Lotave married Janette Elizabeth Muir when she was 17 or 18 years of age.[18] Born in Edinburgh, Scotland, she was the niece of dean of the Glasgow Cathedral and the chaplain in ordinary to King George V, Rev. Dr. Pearson McAdam Muir. They lived in Denver and then in Santa Fe for several years while he made paintings for the Old Palace. He made a portrait of his wife, which is among the collection of the New Mexico Museum of Art.[19] Due to a difference in temperaments,[20] they divorced in 1909.[21] Janette married family friend John W. Springer in June 1915 after a two-year courtship.

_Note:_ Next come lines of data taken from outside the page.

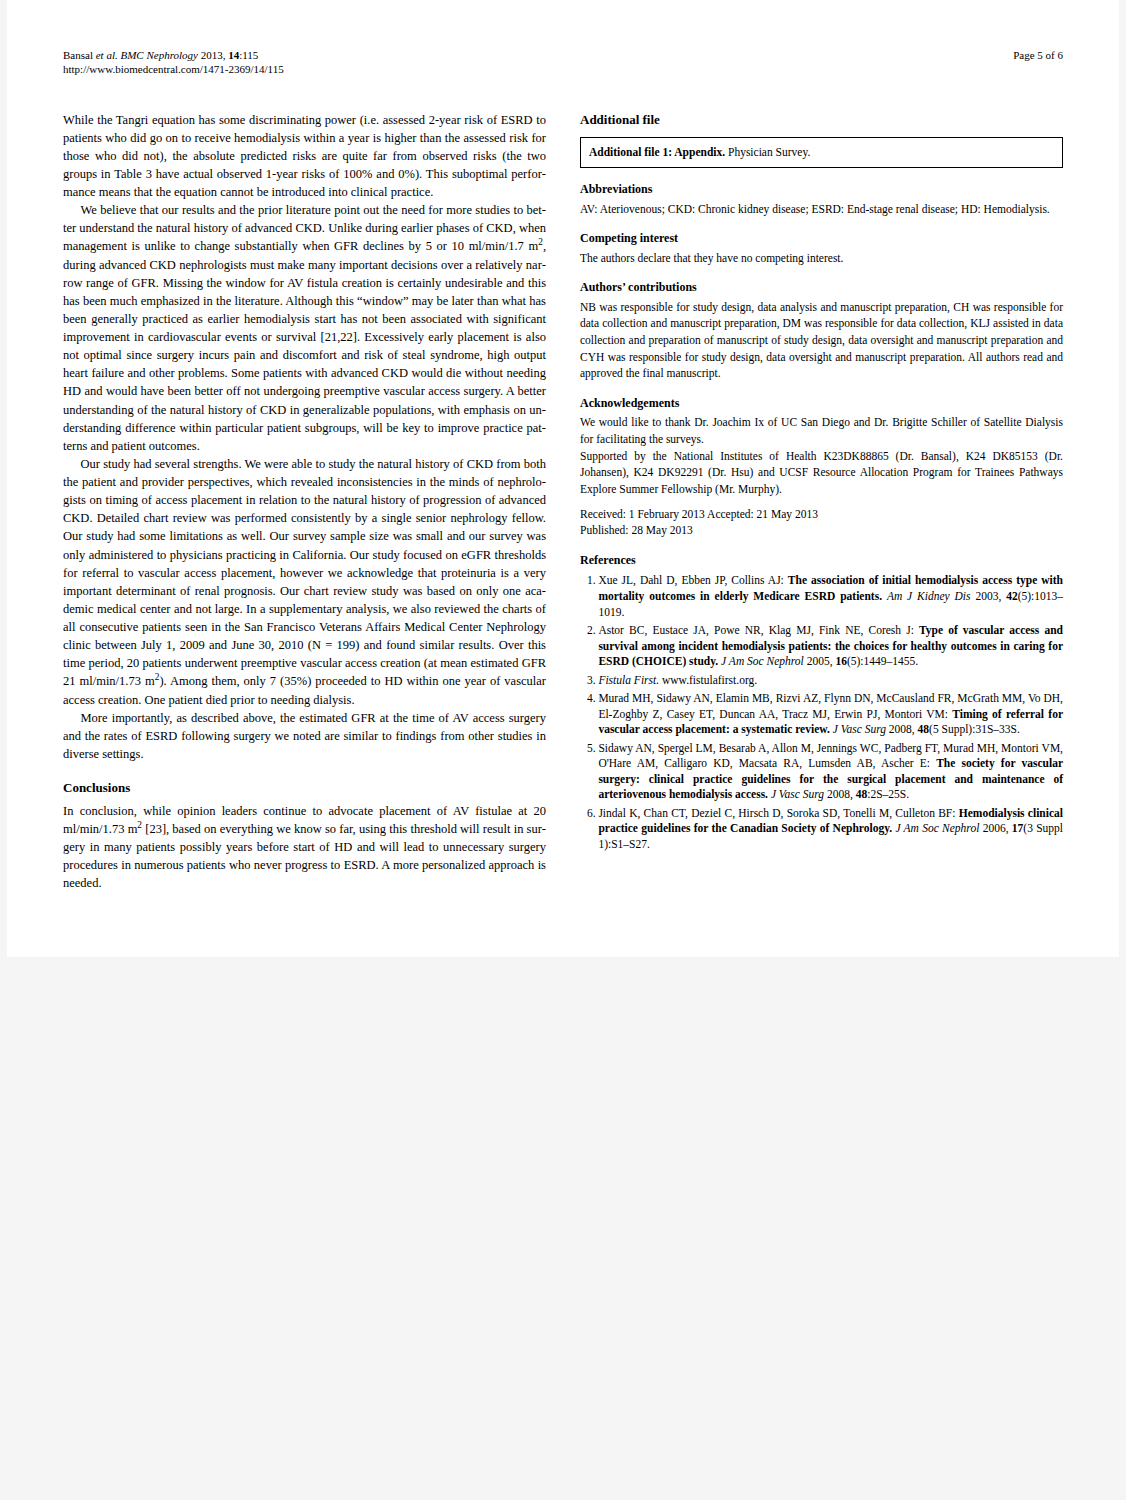Bansal et al. BMC Nephrology 2013, 14:115
http://www.biomedcentral.com/1471-2369/14/115
Page 5 of 6
While the Tangri equation has some discriminating power (i.e. assessed 2-year risk of ESRD to patients who did go on to receive hemodialysis within a year is higher than the assessed risk for those who did not), the absolute predicted risks are quite far from observed risks (the two groups in Table 3 have actual observed 1-year risks of 100% and 0%). This suboptimal performance means that the equation cannot be introduced into clinical practice.
We believe that our results and the prior literature point out the need for more studies to better understand the natural history of advanced CKD. Unlike during earlier phases of CKD, when management is unlike to change substantially when GFR declines by 5 or 10 ml/min/1.7 m2, during advanced CKD nephrologists must make many important decisions over a relatively narrow range of GFR. Missing the window for AV fistula creation is certainly undesirable and this has been much emphasized in the literature. Although this “window” may be later than what has been generally practiced as earlier hemodialysis start has not been associated with significant improvement in cardiovascular events or survival [21,22]. Excessively early placement is also not optimal since surgery incurs pain and discomfort and risk of steal syndrome, high output heart failure and other problems. Some patients with advanced CKD would die without needing HD and would have been better off not undergoing preemptive vascular access surgery. A better understanding of the natural history of CKD in generalizable populations, with emphasis on understanding difference within particular patient subgroups, will be key to improve practice patterns and patient outcomes.
Our study had several strengths. We were able to study the natural history of CKD from both the patient and provider perspectives, which revealed inconsistencies in the minds of nephrologists on timing of access placement in relation to the natural history of progression of advanced CKD. Detailed chart review was performed consistently by a single senior nephrology fellow. Our study had some limitations as well. Our survey sample size was small and our survey was only administered to physicians practicing in California. Our study focused on eGFR thresholds for referral to vascular access placement, however we acknowledge that proteinuria is a very important determinant of renal prognosis. Our chart review study was based on only one academic medical center and not large. In a supplementary analysis, we also reviewed the charts of all consecutive patients seen in the San Francisco Veterans Affairs Medical Center Nephrology clinic between July 1, 2009 and June 30, 2010 (N = 199) and found similar results. Over this time period, 20 patients underwent preemptive vascular access creation (at mean estimated GFR 21 ml/min/1.73 m2). Among them, only 7 (35%) proceeded to HD within one year of vascular access creation. One patient died prior to needing dialysis.
More importantly, as described above, the estimated GFR at the time of AV access surgery and the rates of ESRD following surgery we noted are similar to findings from other studies in diverse settings.
Conclusions
In conclusion, while opinion leaders continue to advocate placement of AV fistulae at 20 ml/min/1.73 m2 [23], based on everything we know so far, using this threshold will result in surgery in many patients possibly years before start of HD and will lead to unnecessary surgery procedures in numerous patients who never progress to ESRD. A more personalized approach is needed.
Additional file
Additional file 1: Appendix. Physician Survey.
Abbreviations
AV: Ateriovenous; CKD: Chronic kidney disease; ESRD: End-stage renal disease; HD: Hemodialysis.
Competing interest
The authors declare that they have no competing interest.
Authors’ contributions
NB was responsible for study design, data analysis and manuscript preparation, CH was responsible for data collection and manuscript preparation, DM was responsible for data collection, KLJ assisted in data collection and preparation of manuscript of study design, data oversight and manuscript preparation and CYH was responsible for study design, data oversight and manuscript preparation. All authors read and approved the final manuscript.
Acknowledgements
We would like to thank Dr. Joachim Ix of UC San Diego and Dr. Brigitte Schiller of Satellite Dialysis for facilitating the surveys.
Supported by the National Institutes of Health K23DK88865 (Dr. Bansal), K24 DK85153 (Dr. Johansen), K24 DK92291 (Dr. Hsu) and UCSF Resource Allocation Program for Trainees Pathways Explore Summer Fellowship (Mr. Murphy).
Received: 1 February 2013 Accepted: 21 May 2013
Published: 28 May 2013
References
Xue JL, Dahl D, Ebben JP, Collins AJ: The association of initial hemodialysis access type with mortality outcomes in elderly Medicare ESRD patients. Am J Kidney Dis 2003, 42(5):1013–1019.
Astor BC, Eustace JA, Powe NR, Klag MJ, Fink NE, Coresh J: Type of vascular access and survival among incident hemodialysis patients: the choices for healthy outcomes in caring for ESRD (CHOICE) study. J Am Soc Nephrol 2005, 16(5):1449–1455.
Fistula First. www.fistulafirst.org.
Murad MH, Sidawy AN, Elamin MB, Rizvi AZ, Flynn DN, McCausland FR, McGrath MM, Vo DH, El-Zoghby Z, Casey ET, Duncan AA, Tracz MJ, Erwin PJ, Montori VM: Timing of referral for vascular access placement: a systematic review. J Vasc Surg 2008, 48(5 Suppl):31S–33S.
Sidawy AN, Spergel LM, Besarab A, Allon M, Jennings WC, Padberg FT, Murad MH, Montori VM, O'Hare AM, Calligaro KD, Macsata RA, Lumsden AB, Ascher E: The society for vascular surgery: clinical practice guidelines for the surgical placement and maintenance of arteriovenous hemodialysis access. J Vasc Surg 2008, 48:2S–25S.
Jindal K, Chan CT, Deziel C, Hirsch D, Soroka SD, Tonelli M, Culleton BF: Hemodialysis clinical practice guidelines for the Canadian Society of Nephrology. J Am Soc Nephrol 2006, 17(3 Suppl 1):S1–S27.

His health declined after World War I and he moved to New York City where he lived throughout his latter years. Lotave was seriously ill and underwent surgery on July 30, 1924. He required nursing care from the time of the operation. He wrote a note to his friends on Christmas Day that expressed how alone and hopeless he felt. He committed suicide on December 27, 1924, in New York City in his studio and it was found that he had cancer. He was 46 years old.[22] His ashes were buried at the top of Pikes Peak in Colorado on June 4, 1925. A plaque bearing his name was erected at the summit.[23]